(The input Opens)

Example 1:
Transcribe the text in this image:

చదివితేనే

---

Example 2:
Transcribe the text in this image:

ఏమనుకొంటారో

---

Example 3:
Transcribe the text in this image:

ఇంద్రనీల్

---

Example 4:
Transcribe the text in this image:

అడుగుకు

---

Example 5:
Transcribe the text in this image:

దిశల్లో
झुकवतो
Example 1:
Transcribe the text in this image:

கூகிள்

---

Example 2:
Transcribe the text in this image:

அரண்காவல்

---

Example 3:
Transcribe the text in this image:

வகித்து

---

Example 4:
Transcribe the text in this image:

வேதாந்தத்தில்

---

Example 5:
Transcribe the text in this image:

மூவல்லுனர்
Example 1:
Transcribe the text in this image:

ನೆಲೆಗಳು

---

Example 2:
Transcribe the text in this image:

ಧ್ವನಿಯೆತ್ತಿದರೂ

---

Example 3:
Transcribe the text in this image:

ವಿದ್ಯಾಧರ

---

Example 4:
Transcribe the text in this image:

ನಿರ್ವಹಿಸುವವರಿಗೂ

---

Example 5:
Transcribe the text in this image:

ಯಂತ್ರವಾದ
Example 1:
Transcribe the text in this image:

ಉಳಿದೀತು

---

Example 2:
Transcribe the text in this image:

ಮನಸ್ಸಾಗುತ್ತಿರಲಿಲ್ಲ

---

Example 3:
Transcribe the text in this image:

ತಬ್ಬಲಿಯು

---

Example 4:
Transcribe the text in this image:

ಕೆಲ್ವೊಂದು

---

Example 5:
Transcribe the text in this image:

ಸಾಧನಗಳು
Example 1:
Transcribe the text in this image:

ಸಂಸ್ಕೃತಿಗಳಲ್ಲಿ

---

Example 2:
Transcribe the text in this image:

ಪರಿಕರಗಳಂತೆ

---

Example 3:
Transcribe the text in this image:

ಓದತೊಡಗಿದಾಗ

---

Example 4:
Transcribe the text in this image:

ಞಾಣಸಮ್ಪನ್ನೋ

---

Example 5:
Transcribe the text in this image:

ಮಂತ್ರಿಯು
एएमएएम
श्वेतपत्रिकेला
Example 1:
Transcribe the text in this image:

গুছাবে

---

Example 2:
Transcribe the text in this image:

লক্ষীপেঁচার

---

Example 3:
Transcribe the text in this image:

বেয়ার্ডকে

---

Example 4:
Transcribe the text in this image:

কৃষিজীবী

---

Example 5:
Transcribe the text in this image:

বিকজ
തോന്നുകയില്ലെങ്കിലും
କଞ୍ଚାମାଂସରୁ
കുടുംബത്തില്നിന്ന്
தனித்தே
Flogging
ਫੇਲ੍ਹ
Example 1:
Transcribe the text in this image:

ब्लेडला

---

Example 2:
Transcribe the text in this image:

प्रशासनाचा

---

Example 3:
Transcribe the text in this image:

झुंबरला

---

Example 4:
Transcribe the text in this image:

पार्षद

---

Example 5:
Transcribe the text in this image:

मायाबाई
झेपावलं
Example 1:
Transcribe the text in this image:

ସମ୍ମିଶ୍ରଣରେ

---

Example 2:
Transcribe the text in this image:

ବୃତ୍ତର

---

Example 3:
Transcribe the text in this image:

(The input Closes)

Copy each record from above without leaving any out.

# Reply
Example 1:
Transcribe the text in this image:

చదివితేనే

---

Example 2:
Transcribe the text in this image:

ఏమనుకొంటారో

---

Example 3:
Transcribe the text in this image:

ఇంద్రనీల్

---

Example 4:
Transcribe the text in this image:

అడుగుకు

---

Example 5:
Transcribe the text in this image:

దిశల్లో
झुकवतो
Example 1:
Transcribe the text in this image:

கூகிள்

---

Example 2:
Transcribe the text in this image:

அரண்காவல்

---

Example 3:
Transcribe the text in this image:

வகித்து

---

Example 4:
Transcribe the text in this image:

வேதாந்தத்தில்

---

Example 5:
Transcribe the text in this image:

மூவல்லுனர்
Example 1:
Transcribe the text in this image:

ನೆಲೆಗಳು

---

Example 2:
Transcribe the text in this image:

ಧ್ವನಿಯೆತ್ತಿದರೂ

---

Example 3:
Transcribe the text in this image:

ವಿದ್ಯಾಧರ

---

Example 4:
Transcribe the text in this image:

ನಿರ್ವಹಿಸುವವರಿಗೂ

---

Example 5:
Transcribe the text in this image:

ಯಂತ್ರವಾದ
Example 1:
Transcribe the text in this image:

ಉಳಿದೀತು

---

Example 2:
Transcribe the text in this image:

ಮನಸ್ಸಾಗುತ್ತಿರಲಿಲ್ಲ

---

Example 3:
Transcribe the text in this image:

ತಬ್ಬಲಿಯು

---

Example 4:
Transcribe the text in this image:

ಕೆಲ್ವೊಂದು

---

Example 5:
Transcribe the text in this image:

ಸಾಧನಗಳು
Example 1:
Transcribe the text in this image:

ಸಂಸ್ಕೃತಿಗಳಲ್ಲಿ

---

Example 2:
Transcribe the text in this image:

ಪರಿಕರಗಳಂತೆ

---

Example 3:
Transcribe the text in this image:

ಓದತೊಡಗಿದಾಗ

---

Example 4:
Transcribe the text in this image:

ಞಾಣಸಮ್ಪನ್ನೋ

---

Example 5:
Transcribe the text in this image:

ಮಂತ್ರಿಯು
एएमएएम
श्वेतपत्रिकेला
Example 1:
Transcribe the text in this image:

গুছাবে

---

Example 2:
Transcribe the text in this image:

লক্ষীপেঁচার

---

Example 3:
Transcribe the text in this image:

বেয়ার্ডকে

---

Example 4:
Transcribe the text in this image:

কৃষিজীবী

---

Example 5:
Transcribe the text in this image:

বিকজ
തോന്നുകയില്ലെങ്കിലും
କଞ୍ଚାମାଂସରୁ
കുടുംബത്തില്നിന്ന്
தனித்தே
Flogging
ਫੇਲ੍ਹ
Example 1:
Transcribe the text in this image:

ब्लेडला

---

Example 2:
Transcribe the text in this image:

प्रशासनाचा

---

Example 3:
Transcribe the text in this image:

झुंबरला

---

Example 4:
Transcribe the text in this image:

पार्षद

---

Example 5:
Transcribe the text in this image:

मायाबाई
झेपावलं
Example 1:
Transcribe the text in this image:

ସମ୍ମିଶ୍ରଣରେ

---

Example 2:
Transcribe the text in this image:

ବୃତ୍ତର

---

Example 3:
Transcribe the text in this image:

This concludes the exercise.